I only recommend this hack to experienced users. It’s not easy finding where to solder the capacitor to, and it also requires decent soldering skills. You don’t have to worry about this if you don’t have issues. If you do, try other easier methods first and treat this as the last resort.
Adding Cap to 3.3V
The Gyro on our flight controllers is powered by a 3.3V LDO regulator, so you just need to solder a capacitor to the 3.3V pin of the Gyro, or the 3.3V output of the LDO. The other end of the cap solder to ground.
Popular options are 4V 220uF, 330uF or 470uF tantalum capacitor: https://amzn.to/3XN4Hhn
The 3V rail should be filtered as close to gyro as possible for the best result.
Very few FC’s share the same 3.3V rail with the MCU and spektrum receivers, so you might be able to access the 3.3V rail on an external solder pad. IMO this is not a good FC design by not having a dedicated low noise regulator just for the gyro, but it does make it easier for you to solder the capacitor to if required.
Adding Cap to 5V
The 3.3V LDO for the Gyro gets power from the 5V rail, so you can also filter the 5V rail which will also clean up noise for the gyro. It might not be as effective as filtering in on the 3.3V rail but it’s worth a try if it’s more accessible.
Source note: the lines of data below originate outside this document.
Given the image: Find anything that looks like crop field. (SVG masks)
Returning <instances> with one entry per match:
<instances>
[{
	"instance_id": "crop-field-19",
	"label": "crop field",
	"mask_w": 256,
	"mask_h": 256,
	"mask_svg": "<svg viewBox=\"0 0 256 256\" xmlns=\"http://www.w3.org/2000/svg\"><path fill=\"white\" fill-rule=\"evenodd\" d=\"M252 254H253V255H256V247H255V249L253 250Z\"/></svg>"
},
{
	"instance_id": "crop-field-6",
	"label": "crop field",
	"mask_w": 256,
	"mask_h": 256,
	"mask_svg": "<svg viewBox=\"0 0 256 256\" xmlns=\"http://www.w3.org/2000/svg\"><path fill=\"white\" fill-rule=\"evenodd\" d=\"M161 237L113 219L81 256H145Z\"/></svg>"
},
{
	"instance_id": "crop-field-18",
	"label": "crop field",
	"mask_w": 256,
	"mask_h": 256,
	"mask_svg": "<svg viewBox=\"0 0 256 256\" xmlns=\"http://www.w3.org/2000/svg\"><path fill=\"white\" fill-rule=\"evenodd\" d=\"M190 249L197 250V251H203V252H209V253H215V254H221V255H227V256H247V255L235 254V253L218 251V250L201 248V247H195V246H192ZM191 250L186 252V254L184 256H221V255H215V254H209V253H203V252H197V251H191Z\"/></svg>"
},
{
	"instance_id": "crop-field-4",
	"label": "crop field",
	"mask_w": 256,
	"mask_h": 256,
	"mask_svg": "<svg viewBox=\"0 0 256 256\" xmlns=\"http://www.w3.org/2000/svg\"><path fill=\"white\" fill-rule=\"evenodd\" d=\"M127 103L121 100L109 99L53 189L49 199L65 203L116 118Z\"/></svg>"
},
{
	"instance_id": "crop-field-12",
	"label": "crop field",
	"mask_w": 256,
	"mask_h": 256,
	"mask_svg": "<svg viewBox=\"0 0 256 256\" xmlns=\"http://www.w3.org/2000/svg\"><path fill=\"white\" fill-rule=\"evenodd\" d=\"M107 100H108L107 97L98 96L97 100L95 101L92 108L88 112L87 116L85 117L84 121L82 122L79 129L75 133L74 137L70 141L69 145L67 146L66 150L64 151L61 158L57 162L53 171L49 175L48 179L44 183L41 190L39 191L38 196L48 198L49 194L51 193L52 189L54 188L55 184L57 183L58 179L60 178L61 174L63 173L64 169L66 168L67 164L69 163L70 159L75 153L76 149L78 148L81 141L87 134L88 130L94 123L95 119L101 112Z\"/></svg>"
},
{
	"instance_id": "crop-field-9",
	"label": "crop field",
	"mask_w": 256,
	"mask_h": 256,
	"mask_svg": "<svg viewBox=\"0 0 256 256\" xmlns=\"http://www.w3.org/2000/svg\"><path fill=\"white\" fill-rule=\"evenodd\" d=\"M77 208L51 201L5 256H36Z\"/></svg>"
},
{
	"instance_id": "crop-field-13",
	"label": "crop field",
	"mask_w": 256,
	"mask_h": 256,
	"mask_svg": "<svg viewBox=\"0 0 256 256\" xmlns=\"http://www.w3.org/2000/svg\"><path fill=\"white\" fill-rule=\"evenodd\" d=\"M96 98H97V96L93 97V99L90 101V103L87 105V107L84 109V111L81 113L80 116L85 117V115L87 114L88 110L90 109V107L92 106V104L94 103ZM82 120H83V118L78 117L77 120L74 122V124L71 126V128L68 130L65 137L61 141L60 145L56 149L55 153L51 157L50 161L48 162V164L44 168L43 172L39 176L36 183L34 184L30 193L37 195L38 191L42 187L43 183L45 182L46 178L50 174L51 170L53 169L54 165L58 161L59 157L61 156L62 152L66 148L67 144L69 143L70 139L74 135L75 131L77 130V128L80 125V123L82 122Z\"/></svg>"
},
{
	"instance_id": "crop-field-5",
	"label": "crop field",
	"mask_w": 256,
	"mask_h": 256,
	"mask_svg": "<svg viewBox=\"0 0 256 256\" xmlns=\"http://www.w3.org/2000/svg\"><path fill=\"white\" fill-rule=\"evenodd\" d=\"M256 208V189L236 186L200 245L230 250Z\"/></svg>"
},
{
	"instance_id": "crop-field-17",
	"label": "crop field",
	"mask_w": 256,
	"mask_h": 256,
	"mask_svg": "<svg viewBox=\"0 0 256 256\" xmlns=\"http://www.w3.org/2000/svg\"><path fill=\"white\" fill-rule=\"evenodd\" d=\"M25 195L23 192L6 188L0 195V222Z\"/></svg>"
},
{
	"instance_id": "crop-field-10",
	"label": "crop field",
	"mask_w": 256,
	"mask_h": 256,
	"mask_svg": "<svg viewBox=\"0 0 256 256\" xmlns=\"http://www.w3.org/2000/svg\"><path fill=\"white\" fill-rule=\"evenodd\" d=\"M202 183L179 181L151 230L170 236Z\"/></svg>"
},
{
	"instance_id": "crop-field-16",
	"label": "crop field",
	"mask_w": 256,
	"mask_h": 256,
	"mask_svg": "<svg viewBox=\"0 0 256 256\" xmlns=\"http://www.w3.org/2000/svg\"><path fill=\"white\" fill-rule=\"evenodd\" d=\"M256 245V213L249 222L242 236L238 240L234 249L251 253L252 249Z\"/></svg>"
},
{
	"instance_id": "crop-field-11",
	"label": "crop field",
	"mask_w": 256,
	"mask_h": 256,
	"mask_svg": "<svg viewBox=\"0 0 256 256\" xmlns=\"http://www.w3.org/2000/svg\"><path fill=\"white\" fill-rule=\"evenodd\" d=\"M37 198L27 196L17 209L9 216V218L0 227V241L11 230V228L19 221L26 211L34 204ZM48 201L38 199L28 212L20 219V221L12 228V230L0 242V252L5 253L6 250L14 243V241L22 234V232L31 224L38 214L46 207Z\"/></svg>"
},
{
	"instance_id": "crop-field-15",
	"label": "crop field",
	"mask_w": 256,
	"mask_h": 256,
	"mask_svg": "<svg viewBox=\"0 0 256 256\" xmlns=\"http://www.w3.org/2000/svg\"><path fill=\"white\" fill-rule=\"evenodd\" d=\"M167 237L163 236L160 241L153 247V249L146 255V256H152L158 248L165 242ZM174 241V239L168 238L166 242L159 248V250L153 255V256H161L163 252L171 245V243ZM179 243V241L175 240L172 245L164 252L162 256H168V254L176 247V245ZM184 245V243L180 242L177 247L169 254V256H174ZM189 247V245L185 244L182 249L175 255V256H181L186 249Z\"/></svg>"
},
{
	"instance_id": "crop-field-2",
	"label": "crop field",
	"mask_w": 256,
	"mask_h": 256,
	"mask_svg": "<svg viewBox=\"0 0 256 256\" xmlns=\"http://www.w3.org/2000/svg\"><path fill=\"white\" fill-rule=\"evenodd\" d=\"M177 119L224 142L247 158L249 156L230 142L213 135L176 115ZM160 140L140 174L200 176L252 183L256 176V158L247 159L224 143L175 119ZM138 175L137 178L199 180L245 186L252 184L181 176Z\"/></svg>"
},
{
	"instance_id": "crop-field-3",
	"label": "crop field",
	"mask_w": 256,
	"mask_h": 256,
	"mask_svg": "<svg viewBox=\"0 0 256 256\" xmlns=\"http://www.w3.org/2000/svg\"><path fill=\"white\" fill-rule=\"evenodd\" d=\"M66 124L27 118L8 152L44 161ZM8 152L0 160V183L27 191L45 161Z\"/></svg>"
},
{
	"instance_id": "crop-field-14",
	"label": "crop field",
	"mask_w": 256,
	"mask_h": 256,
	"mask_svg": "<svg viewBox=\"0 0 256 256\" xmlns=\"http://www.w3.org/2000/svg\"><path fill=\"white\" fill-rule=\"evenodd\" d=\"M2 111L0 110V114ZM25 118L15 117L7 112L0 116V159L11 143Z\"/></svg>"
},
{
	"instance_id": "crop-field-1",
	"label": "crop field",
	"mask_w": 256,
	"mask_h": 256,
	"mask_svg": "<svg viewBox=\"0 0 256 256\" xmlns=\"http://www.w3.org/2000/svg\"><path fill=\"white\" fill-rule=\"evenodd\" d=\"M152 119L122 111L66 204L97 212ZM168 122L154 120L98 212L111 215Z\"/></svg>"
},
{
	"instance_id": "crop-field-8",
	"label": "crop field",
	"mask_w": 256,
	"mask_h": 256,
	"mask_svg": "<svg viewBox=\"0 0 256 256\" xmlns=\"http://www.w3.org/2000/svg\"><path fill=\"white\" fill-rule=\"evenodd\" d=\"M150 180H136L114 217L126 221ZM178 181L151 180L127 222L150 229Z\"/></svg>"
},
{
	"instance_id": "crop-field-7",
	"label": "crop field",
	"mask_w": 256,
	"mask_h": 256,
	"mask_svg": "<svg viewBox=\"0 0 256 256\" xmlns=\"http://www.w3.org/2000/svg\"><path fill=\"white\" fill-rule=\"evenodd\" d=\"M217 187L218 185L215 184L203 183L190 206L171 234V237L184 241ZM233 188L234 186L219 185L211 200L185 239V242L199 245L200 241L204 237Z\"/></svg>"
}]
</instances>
Popular options: 6V 220uF, 330uF or 470uF tantalum capacitor: https://amzn.to/41blcqv
Capacitor Gets Hot After Flight
Potential causes of capacitor gets hot after flight (or it exploded):
- Capacitance is too small. For example if you are using a 680uF, you should try a 1000uF
- It could be a sign of the voltage spikes are too high, you should get a cap with higher voltage rating. For example if you are using a 35V cap on 6S, you might want to get a 50V one.
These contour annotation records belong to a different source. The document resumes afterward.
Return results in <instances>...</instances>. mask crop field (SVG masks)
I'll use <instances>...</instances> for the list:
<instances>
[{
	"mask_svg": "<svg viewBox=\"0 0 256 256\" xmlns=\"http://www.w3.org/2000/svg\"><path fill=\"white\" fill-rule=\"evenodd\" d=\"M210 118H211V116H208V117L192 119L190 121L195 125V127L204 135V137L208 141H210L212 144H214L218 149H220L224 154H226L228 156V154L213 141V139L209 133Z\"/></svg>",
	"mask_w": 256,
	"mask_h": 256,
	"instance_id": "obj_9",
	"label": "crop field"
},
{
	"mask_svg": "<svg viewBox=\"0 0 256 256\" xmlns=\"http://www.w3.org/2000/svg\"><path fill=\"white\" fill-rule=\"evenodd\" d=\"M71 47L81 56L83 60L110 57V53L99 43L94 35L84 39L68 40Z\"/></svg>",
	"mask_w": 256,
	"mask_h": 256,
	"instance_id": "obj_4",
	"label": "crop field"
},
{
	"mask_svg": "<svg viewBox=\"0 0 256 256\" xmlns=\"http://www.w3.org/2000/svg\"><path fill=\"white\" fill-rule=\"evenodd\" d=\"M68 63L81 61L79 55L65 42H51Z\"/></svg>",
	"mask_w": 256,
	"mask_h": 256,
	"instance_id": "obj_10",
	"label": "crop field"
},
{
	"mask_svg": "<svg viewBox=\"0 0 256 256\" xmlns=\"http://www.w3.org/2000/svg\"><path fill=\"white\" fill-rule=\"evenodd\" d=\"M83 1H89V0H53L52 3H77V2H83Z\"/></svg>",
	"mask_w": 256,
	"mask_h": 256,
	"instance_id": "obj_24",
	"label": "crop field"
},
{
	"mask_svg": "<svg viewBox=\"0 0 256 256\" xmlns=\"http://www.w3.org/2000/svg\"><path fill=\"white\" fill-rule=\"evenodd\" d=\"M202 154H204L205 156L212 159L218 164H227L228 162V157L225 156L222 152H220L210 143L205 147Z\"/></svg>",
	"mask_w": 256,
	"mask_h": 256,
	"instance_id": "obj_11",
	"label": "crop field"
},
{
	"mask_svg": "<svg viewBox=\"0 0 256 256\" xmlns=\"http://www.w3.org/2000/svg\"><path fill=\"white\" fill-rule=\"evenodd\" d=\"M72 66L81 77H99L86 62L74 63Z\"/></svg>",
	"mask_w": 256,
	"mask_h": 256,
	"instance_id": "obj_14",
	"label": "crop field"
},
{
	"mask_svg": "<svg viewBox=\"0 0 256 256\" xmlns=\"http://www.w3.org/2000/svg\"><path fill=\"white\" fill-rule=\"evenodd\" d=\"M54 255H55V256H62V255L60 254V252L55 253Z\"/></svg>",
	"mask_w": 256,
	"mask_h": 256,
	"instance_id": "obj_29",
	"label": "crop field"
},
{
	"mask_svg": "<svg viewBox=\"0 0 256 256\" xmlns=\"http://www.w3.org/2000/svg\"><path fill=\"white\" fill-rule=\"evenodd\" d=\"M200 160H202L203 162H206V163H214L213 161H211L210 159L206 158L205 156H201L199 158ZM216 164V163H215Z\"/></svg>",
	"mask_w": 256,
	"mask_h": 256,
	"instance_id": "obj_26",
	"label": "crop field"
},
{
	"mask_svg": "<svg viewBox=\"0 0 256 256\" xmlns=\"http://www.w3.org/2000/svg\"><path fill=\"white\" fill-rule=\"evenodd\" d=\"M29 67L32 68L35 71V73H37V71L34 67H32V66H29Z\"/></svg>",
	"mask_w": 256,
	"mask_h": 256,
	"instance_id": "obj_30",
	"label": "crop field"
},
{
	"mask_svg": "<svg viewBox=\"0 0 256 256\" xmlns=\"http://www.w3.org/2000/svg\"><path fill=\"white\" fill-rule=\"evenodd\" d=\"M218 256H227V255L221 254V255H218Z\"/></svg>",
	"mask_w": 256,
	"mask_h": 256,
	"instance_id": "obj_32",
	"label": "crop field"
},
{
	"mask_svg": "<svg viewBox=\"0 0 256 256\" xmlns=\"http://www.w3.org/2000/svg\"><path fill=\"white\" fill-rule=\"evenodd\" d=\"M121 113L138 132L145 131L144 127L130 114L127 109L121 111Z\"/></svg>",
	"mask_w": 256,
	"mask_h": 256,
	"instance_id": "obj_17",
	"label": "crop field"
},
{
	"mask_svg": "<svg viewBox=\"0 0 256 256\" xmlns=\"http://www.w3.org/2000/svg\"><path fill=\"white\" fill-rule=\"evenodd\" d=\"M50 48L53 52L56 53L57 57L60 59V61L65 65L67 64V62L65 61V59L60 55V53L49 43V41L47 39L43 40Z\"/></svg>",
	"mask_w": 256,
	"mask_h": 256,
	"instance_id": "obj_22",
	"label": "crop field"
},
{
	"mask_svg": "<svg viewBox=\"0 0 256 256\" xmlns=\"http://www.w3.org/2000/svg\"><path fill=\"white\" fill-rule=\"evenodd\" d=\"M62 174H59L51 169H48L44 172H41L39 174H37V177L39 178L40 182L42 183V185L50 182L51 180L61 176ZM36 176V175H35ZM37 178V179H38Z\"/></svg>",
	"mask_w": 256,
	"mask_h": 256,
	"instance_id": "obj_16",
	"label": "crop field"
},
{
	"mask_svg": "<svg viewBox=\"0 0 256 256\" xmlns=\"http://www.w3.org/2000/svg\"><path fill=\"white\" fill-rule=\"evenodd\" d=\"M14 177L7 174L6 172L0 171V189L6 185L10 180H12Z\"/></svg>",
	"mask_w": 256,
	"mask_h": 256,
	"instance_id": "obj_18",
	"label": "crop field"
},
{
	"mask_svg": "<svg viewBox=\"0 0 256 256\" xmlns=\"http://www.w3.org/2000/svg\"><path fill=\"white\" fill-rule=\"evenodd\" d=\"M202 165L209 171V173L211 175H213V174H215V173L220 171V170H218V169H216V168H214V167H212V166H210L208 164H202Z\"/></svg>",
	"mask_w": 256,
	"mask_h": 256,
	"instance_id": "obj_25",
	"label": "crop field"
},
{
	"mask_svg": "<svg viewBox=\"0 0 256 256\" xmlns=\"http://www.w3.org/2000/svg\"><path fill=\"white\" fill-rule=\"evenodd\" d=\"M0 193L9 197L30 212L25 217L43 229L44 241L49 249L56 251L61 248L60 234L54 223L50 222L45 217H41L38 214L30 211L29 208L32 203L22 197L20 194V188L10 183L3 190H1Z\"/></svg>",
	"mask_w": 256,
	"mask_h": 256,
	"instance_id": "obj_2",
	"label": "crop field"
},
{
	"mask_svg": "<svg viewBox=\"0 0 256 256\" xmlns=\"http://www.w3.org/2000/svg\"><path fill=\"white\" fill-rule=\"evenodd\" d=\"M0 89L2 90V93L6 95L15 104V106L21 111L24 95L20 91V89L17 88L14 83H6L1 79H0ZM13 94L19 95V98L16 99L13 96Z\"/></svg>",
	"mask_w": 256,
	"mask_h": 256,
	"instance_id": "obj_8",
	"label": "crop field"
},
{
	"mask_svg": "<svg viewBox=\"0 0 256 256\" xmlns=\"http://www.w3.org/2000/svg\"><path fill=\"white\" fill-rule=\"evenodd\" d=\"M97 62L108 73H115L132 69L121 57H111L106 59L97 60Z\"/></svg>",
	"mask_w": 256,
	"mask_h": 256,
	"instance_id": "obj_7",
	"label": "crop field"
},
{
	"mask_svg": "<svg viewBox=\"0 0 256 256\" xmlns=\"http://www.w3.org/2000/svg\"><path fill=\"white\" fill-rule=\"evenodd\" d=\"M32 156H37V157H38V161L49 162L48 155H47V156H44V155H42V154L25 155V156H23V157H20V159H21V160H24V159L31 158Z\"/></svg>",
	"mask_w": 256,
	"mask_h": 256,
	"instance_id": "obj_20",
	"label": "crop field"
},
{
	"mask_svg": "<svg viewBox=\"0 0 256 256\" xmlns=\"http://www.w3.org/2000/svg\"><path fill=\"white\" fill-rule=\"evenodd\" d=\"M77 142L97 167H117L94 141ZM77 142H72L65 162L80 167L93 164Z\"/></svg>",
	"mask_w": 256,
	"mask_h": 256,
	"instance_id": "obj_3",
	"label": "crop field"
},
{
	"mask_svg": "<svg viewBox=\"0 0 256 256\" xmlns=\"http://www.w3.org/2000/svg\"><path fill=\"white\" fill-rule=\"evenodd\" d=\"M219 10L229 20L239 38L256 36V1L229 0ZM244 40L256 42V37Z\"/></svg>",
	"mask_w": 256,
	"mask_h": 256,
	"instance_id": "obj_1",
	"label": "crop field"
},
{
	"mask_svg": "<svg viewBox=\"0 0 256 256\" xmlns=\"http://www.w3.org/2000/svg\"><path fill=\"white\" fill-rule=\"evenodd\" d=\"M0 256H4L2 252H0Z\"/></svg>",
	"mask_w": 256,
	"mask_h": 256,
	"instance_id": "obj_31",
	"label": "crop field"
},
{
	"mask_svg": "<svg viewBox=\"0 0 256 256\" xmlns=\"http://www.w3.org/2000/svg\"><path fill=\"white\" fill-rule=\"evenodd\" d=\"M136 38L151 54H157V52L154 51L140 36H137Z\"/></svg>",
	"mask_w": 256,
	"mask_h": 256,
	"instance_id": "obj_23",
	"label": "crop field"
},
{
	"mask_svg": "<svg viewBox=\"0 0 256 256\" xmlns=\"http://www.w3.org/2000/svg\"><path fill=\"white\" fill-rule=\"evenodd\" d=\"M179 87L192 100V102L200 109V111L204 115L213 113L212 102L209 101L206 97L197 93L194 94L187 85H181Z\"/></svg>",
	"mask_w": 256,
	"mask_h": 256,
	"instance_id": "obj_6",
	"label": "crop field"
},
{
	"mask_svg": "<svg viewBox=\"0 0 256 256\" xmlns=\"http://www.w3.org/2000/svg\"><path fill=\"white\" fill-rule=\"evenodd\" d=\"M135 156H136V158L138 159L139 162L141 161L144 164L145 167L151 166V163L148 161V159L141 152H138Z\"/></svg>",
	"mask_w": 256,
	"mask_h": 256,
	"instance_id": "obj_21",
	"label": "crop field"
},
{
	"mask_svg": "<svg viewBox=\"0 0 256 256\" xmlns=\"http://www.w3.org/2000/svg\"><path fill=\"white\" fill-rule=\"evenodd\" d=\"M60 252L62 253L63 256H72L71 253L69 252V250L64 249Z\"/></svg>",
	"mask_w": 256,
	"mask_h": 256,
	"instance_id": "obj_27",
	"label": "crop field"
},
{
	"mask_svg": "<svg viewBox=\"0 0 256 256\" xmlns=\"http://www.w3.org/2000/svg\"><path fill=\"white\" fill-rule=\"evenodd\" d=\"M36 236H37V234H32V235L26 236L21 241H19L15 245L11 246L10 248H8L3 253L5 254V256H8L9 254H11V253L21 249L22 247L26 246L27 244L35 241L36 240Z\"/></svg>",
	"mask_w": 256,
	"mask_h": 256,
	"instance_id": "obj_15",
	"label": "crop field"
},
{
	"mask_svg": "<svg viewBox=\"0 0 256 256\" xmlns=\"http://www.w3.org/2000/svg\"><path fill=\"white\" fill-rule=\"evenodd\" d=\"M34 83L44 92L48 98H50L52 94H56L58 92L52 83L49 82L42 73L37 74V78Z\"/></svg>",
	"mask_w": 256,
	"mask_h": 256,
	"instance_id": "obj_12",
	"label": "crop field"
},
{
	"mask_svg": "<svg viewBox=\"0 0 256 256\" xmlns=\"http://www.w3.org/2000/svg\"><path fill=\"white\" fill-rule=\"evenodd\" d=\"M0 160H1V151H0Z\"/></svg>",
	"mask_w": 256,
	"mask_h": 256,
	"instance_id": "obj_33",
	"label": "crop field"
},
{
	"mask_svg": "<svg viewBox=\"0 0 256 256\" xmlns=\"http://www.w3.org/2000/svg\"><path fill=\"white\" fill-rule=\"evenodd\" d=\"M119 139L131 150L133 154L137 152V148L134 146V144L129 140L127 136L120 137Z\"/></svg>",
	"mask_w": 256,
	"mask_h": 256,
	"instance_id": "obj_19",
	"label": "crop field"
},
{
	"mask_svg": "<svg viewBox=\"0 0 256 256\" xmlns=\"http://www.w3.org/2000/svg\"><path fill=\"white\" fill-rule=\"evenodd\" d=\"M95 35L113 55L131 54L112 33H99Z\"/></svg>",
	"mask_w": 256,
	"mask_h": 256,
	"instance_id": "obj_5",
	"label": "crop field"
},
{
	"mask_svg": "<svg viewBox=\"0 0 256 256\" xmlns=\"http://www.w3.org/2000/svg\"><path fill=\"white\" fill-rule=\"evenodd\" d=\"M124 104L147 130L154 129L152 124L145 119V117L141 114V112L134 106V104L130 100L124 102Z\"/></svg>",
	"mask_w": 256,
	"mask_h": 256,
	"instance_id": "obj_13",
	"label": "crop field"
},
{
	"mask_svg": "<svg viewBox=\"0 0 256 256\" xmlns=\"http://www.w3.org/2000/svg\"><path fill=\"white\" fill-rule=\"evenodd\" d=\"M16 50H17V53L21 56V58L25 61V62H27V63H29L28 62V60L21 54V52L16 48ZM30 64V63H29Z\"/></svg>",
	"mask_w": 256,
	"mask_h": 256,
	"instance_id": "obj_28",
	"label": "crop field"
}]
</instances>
Is Adding Too Many Capacitors Bad?
Short answer – No.
If you are filtering signal of certain frequency range, then you should control the capacitance and inductance precisely in your circuit. But what we are dealing with here is just DC voltage and a low pass filter, you won’t “over-filter” DC voltage, so you can use as much capacitance as you want and it won’t be a problem. In fact, the more capacitors you use in your drone, the stronger this low pass filtering works.
So, use as many capacitors as you wish, as long as you have space to mount them.
Do Capacitors Wear Out?
Short answer – Yes.
Electrolytic capacitors used in FPV drones have a limited lifespan and can wear out over time due to factors such as high temperature and high voltage stress. When an electrolytic capacitor wears out, it can leak or bulge, and its capacitance may decrease. This can result in instability and noise in the power supply, which can affect the performance of the electronics. It’s a good idea to periodically inspect and replace capacitors in your drone, even when they look “ok”, it’s might be worth to replace them regularly.
LC Filter vs Capacitor
LC filters are often used in FPV systems to combat video noise as well, but it only protects the system after the noise is induced. Adding capacitor at the source of the power on the other hand, protects the entire system by preventing the noise from being induced in the first place.